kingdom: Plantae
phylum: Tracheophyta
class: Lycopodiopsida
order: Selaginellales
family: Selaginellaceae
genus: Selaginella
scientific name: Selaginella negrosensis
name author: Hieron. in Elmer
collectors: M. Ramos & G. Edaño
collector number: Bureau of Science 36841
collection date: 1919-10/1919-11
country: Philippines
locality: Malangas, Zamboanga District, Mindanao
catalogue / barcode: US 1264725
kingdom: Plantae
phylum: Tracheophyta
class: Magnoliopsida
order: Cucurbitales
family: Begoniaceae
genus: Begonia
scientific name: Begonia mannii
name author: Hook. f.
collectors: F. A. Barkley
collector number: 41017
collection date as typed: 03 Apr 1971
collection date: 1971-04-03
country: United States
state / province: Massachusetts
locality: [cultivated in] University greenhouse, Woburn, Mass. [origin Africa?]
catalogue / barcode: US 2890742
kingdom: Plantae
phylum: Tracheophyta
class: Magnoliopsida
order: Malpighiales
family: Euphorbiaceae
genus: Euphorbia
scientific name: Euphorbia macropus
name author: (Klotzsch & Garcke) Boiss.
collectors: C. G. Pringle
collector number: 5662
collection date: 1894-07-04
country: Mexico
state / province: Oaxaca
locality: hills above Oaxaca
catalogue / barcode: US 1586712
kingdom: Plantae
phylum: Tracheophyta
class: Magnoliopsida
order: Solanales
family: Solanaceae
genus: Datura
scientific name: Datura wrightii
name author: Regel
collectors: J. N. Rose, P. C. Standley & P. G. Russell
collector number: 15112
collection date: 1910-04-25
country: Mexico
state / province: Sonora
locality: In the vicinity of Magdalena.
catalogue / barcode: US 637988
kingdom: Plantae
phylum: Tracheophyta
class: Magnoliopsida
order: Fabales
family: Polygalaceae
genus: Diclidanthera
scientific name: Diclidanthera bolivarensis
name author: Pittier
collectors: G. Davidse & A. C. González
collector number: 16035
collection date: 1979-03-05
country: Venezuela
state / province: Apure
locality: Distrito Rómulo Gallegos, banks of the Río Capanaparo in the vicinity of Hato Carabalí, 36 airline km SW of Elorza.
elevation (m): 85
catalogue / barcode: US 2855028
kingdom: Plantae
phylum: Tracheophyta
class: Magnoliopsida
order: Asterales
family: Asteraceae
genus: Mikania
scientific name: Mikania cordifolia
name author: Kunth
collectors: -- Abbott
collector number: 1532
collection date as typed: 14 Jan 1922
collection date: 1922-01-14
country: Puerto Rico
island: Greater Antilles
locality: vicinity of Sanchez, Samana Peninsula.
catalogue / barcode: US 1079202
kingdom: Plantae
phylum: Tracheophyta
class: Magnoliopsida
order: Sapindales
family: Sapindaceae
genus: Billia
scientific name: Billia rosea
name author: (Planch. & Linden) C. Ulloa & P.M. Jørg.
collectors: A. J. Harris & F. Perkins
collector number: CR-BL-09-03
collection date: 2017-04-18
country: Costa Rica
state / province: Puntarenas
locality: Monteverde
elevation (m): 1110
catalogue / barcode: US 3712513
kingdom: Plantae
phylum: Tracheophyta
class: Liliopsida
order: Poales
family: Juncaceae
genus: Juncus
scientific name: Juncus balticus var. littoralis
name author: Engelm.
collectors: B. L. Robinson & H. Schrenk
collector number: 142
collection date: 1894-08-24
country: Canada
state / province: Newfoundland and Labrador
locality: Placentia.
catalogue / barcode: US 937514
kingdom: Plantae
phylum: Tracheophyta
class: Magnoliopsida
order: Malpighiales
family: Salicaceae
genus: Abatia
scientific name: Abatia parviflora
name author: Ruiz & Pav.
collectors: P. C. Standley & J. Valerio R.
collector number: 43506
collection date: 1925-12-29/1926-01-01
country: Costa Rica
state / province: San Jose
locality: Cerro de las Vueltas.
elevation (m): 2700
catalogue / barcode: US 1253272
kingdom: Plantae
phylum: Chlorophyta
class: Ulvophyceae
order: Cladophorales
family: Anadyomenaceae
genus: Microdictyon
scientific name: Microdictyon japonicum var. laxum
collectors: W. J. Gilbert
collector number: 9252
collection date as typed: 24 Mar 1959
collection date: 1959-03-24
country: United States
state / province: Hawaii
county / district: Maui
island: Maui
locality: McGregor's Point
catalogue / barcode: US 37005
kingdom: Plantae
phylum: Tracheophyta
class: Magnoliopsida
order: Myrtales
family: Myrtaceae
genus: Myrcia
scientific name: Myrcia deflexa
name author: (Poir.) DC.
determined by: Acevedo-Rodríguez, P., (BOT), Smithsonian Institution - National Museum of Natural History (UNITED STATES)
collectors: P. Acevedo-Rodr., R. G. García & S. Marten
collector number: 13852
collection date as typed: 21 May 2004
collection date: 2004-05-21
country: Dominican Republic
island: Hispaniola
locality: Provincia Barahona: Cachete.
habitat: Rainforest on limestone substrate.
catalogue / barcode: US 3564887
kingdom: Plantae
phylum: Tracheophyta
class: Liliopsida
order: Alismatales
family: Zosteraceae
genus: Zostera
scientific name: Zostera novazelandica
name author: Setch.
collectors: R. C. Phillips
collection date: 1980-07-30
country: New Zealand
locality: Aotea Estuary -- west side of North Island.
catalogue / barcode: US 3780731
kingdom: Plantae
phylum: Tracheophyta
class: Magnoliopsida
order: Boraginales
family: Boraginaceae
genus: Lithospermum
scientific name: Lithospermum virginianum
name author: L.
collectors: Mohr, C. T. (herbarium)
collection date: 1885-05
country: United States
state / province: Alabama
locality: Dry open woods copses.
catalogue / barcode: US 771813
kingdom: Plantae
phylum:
--------------------------------
- Stated goal -
Format every line of the listing above as a single numbered list, skipping any blank lines.

- Task solution -
1. kingdom: Plantae
2. phylum: Tracheophyta
3. class: Lycopodiopsida
4. order: Selaginellales
5. family: Selaginellaceae
6. genus: Selaginella
7. scientific name: Selaginella negrosensis
8. name author: Hieron. in Elmer
9. collectors: M. Ramos & G. Edaño
10. collector number: Bureau of Science 36841
11. collection date: 1919-10/1919-11
12. country: Philippines
13. locality: Malangas, Zamboanga District, Mindanao
14. catalogue / barcode: US 1264725
15. kingdom: Plantae
16. phylum: Tracheophyta
17. class: Magnoliopsida
18. order: Cucurbitales
19. family: Begoniaceae
20. genus: Begonia
21. scientific name: Begonia mannii
22. name author: Hook. f.
23. collectors: F. A. Barkley
24. collector number: 41017
25. collection date as typed: 03 Apr 1971
26. collection date: 1971-04-03
27. country: United States
28. state / province: Massachusetts
29. locality: [cultivated in] University greenhouse, Woburn, Mass. [origin Africa?]
30. catalogue / barcode: US 2890742
31. kingdom: Plantae
32. phylum: Tracheophyta
33. class: Magnoliopsida
34. order: Malpighiales
35. family: Euphorbiaceae
36. genus: Euphorbia
37. scientific name: Euphorbia macropus
38. name author: (Klotzsch & Garcke) Boiss.
39. collectors: C. G. Pringle
40. collector number: 5662
41. collection date: 1894-07-04
42. country: Mexico
43. state / province: Oaxaca
44. locality: hills above Oaxaca
45. catalogue / barcode: US 1586712
46. kingdom: Plantae
47. phylum: Tracheophyta
48. class: Magnoliopsida
49. order: Solanales
50. family: Solanaceae
51. genus: Datura
52. scientific name: Datura wrightii
53. name author: Regel
54. collectors: J. N. Rose, P. C. Standley & P. G. Russell
55. collector number: 15112
56. collection date: 1910-04-25
57. country: Mexico
58. state / province: Sonora
59. locality: In the vicinity of Magdalena.
60. catalogue / barcode: US 637988
61. kingdom: Plantae
62. phylum: Tracheophyta
63. class: Magnoliopsida
64. order: Fabales
65. family: Polygalaceae
66. genus: Diclidanthera
67. scientific name: Diclidanthera bolivarensis
68. name author: Pittier
69. collectors: G. Davidse & A. C. González
70. collector number: 16035
71. collection date: 1979-03-05
72. country: Venezuela
73. state / province: Apure
74. locality: Distrito Rómulo Gallegos, banks of the Río Capanaparo in the vicinity of Hato Carabalí, 36 airline km SW of Elorza.
75. elevation (m): 85
76. catalogue / barcode: US 2855028
77. kingdom: Plantae
78. phylum: Tracheophyta
79. class: Magnoliopsida
80. order: Asterales
81. family: Asteraceae
82. genus: Mikania
83. scientific name: Mikania cordifolia
84. name author: Kunth
85. collectors: -- Abbott
86. collector number: 1532
87. collection date as typed: 14 Jan 1922
88. collection date: 1922-01-14
89. country: Puerto Rico
90. island: Greater Antilles
91. locality: vicinity of Sanchez, Samana Peninsula.
92. catalogue / barcode: US 1079202
93. kingdom: Plantae
94. phylum: Tracheophyta
95. class: Magnoliopsida
96. order: Sapindales
97. family: Sapindaceae
98. genus: Billia
99. scientific name: Billia rosea
100. name author: (Planch. & Linden) C. Ulloa & P.M. Jørg.
101. collectors: A. J. Harris & F. Perkins
102. collector number: CR-BL-09-03
103. collection date: 2017-04-18
104. country: Costa Rica
105. state / province: Puntarenas
106. locality: Monteverde
107. elevation (m): 1110
108. catalogue / barcode: US 3712513
109. kingdom: Plantae
110. phylum: Tracheophyta
111. class: Liliopsida
112. order: Poales
113. family: Juncaceae
114. genus: Juncus
115. scientific name: Juncus balticus var. littoralis
116. name author: Engelm.
117. collectors: B. L. Robinson & H. Schrenk
118. collector number: 142
119. collection date: 1894-08-24
120. country: Canada
121. state / province: Newfoundland and Labrador
122. locality: Placentia.
123. catalogue / barcode: US 937514
124. kingdom: Plantae
125. phylum: Tracheophyta
126. class: Magnoliopsida
127. order: Malpighiales
128. family: Salicaceae
129. genus: Abatia
130. scientific name: Abatia parviflora
131. name author: Ruiz & Pav.
132. collectors: P. C. Standley & J. Valerio R.
133. collector number: 43506
134. collection date: 1925-12-29/1926-01-01
135. country: Costa Rica
136. state / province: San Jose
137. locality: Cerro de las Vueltas.
138. elevation (m): 2700
139. catalogue / barcode: US 1253272
140. kingdom: Plantae
141. phylum: Chlorophyta
142. class: Ulvophyceae
143. order: Cladophorales
144. family: Anadyomenaceae
145. genus: Microdictyon
146. scientific name: Microdictyon japonicum var. laxum
147. collectors: W. J. Gilbert
148. collector number: 9252
149. collection date as typed: 24 Mar 1959
150. collection date: 1959-03-24
151. country: United States
152. state / province: Hawaii
153. county / district: Maui
154. island: Maui
155. locality: McGregor's Point
156. catalogue / barcode: US 37005
157. kingdom: Plantae
158. phylum: Tracheophyta
159. class: Magnoliopsida
160. order: Myrtales
161. family: Myrtaceae
162. genus: Myrcia
163. scientific name: Myrcia deflexa
164. name author: (Poir.) DC.
165. determined by: Acevedo-Rodríguez, P., (BOT), Smithsonian Institution - National Museum of Natural History (UNITED STATES)
166. collectors: P. Acevedo-Rodr., R. G. García & S. Marten
167. collector number: 13852
168. collection date as typed: 21 May 2004
169. collection date: 2004-05-21
170. country: Dominican Republic
171. island: Hispaniola
172. locality: Provincia Barahona: Cachete.
173. habitat: Rainforest on limestone substrate.
174. catalogue / barcode: US 3564887
175. kingdom: Plantae
176. phylum: Tracheophyta
177. class: Liliopsida
178. order: Alismatales
179. family: Zosteraceae
180. genus: Zostera
181. scientific name: Zostera novazelandica
182. name author: Setch.
183. collectors: R. C. Phillips
184. collection date: 1980-07-30
185. country: New Zealand
186. locality: Aotea Estuary -- west side of North Island.
187. catalogue / barcode: US 3780731
188. kingdom: Plantae
189. phylum: Tracheophyta
190. class: Magnoliopsida
191. order: Boraginales
192. family: Boraginaceae
193. genus: Lithospermum
194. scientific name: Lithospermum virginianum
195. name author: L.
196. collectors: Mohr, C. T. (herbarium)
197. collection date: 1885-05
198. country: United States
199. state / province: Alabama
200. locality: Dry open woods copses.
201. catalogue / barcode: US 771813
202. kingdom: Plantae
203. phylum:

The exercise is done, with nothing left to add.